McIntosh Park is officially getting two miles of trails as well as a wildlife viewing observation tower.
McIntosh Park is one step closer toward becoming a major destination in Plant City.
The park, which lies on 363 acres at 775 East Knights Griffin Road, has long been a passive recreational park. The goal is to transform it into a facility that both highlights the beauty of nature and offers unique experiences for those who attend. Approximately 120 acres of the park have been used as stormwater treatment from the City of Plant City’s canal system via an agreement with SWFWMD.
It opened to the public in 2015 and had rudimentary trails cut into the grass at the site. Over the past month, massive changes have furthered the immense upgrade to the land. The current construction all lies under Phase 1 of the project. Trail paths have been cleared at the site and a surface material will be applied to make it more convenient to walkers. The city is building two miles of trails as well as an observation tower at the property.

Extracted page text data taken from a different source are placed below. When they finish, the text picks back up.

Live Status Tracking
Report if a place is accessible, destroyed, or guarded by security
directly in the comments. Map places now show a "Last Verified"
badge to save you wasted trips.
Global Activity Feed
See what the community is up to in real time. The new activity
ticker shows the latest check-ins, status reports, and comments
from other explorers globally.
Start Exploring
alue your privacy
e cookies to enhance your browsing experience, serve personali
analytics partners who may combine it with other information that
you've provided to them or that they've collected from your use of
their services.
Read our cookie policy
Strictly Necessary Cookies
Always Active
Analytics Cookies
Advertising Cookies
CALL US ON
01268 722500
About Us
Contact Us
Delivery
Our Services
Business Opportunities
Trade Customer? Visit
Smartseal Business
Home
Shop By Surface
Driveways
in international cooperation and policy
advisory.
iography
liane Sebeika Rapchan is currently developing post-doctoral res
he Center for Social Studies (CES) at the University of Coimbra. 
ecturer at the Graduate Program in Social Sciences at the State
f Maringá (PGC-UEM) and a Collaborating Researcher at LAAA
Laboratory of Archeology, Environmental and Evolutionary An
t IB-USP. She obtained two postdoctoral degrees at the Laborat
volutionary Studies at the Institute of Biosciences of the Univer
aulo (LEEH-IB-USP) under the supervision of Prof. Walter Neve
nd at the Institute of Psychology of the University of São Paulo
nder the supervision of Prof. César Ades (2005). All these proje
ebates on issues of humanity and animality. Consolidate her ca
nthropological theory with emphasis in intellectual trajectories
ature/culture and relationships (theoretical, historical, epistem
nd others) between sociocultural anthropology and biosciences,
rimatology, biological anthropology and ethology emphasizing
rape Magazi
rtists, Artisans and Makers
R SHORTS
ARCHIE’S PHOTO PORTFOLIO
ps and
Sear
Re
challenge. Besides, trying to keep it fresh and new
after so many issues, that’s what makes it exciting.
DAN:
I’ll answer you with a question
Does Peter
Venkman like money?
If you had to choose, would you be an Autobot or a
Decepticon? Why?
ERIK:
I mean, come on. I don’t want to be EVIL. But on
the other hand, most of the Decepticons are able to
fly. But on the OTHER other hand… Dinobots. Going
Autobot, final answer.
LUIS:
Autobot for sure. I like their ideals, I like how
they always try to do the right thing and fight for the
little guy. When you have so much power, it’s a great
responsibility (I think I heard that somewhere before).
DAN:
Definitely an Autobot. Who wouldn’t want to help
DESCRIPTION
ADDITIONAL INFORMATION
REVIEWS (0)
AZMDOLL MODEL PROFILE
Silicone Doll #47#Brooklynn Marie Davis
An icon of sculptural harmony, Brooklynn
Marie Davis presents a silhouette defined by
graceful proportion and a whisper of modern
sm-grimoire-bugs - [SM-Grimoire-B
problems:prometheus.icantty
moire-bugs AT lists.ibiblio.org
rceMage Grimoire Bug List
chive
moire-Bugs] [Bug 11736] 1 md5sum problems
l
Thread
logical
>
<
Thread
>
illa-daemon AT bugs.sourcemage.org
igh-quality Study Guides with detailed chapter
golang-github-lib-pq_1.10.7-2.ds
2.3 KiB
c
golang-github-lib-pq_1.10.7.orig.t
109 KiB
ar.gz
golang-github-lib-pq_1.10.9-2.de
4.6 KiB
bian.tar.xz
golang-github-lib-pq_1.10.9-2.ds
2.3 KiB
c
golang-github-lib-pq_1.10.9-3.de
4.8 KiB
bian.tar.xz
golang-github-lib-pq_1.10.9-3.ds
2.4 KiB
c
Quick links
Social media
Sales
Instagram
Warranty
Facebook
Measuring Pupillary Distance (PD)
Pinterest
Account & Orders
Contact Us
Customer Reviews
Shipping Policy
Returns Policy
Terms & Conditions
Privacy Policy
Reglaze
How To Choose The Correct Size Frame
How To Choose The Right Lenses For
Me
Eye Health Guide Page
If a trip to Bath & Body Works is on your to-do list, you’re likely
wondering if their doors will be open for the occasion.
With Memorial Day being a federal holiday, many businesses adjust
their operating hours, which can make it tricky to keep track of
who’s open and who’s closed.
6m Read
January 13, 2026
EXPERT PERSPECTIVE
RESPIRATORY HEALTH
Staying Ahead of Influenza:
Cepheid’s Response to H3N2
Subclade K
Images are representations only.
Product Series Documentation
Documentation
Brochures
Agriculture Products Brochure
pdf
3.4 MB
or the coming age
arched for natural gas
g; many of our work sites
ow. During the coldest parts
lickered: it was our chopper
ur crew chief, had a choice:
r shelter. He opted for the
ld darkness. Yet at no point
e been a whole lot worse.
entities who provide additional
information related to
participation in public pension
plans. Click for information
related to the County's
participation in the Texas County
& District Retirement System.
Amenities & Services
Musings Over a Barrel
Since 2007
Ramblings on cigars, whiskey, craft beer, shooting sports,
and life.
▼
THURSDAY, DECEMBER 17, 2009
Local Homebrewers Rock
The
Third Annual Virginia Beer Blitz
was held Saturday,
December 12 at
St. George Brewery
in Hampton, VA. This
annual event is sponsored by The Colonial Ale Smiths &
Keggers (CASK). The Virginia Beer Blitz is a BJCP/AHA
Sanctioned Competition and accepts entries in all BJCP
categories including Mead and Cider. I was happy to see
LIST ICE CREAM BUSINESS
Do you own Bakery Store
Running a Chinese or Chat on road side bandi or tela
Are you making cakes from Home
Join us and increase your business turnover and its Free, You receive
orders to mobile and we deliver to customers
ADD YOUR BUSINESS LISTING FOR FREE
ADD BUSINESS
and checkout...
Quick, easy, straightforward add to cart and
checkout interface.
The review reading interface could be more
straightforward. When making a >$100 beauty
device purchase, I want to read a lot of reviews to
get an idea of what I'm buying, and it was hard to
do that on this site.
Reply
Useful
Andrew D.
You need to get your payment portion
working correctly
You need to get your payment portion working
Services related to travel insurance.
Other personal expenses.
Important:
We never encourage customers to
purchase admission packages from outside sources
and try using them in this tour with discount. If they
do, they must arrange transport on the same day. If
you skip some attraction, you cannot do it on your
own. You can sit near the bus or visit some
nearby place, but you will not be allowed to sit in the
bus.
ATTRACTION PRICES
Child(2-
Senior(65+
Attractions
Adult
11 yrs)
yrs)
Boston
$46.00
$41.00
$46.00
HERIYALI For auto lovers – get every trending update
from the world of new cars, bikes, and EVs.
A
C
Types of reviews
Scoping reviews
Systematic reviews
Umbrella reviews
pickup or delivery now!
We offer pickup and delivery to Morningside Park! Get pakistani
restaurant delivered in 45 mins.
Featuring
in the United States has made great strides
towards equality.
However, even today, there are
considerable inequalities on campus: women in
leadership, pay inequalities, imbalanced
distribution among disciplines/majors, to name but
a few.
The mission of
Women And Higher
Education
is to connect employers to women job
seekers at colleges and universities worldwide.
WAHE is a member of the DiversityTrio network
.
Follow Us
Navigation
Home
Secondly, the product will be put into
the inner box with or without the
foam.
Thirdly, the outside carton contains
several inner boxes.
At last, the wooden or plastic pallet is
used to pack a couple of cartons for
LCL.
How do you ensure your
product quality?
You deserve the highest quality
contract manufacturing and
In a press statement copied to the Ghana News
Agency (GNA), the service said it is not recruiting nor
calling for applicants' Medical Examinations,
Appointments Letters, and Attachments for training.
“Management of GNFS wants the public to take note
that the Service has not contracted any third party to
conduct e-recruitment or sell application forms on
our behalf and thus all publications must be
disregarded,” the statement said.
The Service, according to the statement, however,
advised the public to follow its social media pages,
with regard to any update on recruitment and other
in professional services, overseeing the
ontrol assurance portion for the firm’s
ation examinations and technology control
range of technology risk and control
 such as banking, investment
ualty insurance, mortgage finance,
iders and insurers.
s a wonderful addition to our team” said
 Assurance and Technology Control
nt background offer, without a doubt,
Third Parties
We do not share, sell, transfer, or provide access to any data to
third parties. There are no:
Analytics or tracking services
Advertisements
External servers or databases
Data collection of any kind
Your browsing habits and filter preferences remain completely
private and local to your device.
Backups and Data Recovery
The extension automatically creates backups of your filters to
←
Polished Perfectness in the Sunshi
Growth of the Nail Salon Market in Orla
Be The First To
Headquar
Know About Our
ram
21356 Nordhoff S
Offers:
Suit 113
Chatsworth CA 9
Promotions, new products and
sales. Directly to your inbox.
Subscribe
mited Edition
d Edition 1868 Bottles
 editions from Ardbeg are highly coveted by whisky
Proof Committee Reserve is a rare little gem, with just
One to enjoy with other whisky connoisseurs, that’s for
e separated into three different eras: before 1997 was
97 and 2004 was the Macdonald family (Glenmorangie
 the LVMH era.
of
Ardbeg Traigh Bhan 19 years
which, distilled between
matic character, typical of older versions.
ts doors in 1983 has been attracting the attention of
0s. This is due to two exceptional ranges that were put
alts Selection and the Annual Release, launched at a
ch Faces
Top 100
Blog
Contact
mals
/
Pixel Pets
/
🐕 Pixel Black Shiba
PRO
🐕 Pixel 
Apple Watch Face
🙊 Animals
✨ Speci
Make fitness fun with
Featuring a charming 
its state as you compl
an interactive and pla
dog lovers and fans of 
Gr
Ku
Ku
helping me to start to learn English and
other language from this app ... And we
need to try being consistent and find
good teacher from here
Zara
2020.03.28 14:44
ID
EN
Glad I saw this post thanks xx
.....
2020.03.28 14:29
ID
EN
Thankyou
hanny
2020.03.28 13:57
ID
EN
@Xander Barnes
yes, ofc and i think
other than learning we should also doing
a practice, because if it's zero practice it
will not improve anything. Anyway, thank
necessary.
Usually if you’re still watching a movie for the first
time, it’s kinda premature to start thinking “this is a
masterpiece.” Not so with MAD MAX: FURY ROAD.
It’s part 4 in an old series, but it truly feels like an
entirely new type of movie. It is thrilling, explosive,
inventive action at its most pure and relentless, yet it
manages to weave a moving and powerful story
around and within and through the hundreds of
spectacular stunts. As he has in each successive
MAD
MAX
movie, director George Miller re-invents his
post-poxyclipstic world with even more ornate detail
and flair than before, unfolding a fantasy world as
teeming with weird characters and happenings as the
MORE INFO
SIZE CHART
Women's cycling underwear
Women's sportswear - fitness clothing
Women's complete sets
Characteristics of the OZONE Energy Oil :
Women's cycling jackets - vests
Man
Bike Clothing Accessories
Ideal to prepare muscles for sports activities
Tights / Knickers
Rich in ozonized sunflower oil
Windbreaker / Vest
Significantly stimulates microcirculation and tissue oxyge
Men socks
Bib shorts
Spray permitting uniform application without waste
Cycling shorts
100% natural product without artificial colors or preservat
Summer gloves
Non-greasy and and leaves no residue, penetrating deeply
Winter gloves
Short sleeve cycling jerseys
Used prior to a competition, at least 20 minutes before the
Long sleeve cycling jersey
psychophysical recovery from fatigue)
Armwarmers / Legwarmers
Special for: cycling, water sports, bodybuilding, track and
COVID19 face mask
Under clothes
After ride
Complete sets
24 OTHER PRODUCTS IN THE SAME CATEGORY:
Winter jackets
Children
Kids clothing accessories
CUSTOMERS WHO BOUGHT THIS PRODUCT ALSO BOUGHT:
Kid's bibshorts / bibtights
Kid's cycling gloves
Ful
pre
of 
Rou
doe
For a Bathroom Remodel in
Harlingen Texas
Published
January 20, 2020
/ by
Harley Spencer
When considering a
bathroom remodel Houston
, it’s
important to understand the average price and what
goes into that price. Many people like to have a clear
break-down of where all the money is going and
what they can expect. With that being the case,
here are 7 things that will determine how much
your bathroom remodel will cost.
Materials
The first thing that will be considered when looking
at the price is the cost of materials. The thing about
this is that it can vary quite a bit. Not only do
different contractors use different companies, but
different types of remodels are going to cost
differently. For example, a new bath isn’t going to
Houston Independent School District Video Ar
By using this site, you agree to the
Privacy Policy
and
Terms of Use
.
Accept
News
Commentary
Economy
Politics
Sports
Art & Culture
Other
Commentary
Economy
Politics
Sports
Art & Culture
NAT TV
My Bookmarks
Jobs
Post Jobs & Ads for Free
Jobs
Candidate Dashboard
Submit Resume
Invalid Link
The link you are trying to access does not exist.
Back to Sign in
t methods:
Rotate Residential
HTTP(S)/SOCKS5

The wildlife observation tower itself will look out over the scenic nature that encompasses the park. In order to be ADA compliant, there will be a video viewing interface at the bottom of the tower that will allow those at its base to see the view from the top of the facility. The trails and observation tower are planned to be completed and reopened to the public at the end of April.
City Manager Bill McDaniel has long said he hopes McIntosh Park will become “one of the best nature preserves in the state” and serve as an amenity to draw visitors from all over the country to Plant City.
One of the big changes to the site is the addition of parking improvements that make the site much more accessible to the community. The trails and tower will be easily navigated and will weave throughout a portion of the park. However, the approximately 120 acres of McIntosh Park used for water management will get some upgrades of its own.
The city wants McIntosh to become a method of developing an integrated water management solution for the community. It essentially will act as stormwater treatment, which will balance the water supply via a natural habitat preserve. The city aims to expand the wetlands on the property and improve the hydrology of the area so “the stormwater that is routed offline in the southeastern corner will be treated and reduce 3,000 pounds of nitrogen and 1,500 pounds of phosphorus from the Hillsborough River,” according to the city.
If push comes to shove, Plant City will then be able to hydrate the wetlands during periods of drought via reclaimed water. McDaniel called it a “tremendously impactful infrastructure project combined with a beautiful wildlife and wetlands project” and said that it truly will address multiple needs in the community when completed.
It’s a plan that requires three phases to bring everything to fruition. City leaders have met with politicians and public officials to discuss the park and share its positive impact on the environment and the community at large. When last year’s fiscal end came to a close, many city commissioners including Mayor Rick Lott mentioned McIntosh as one of the projects they were most excited to see come to life.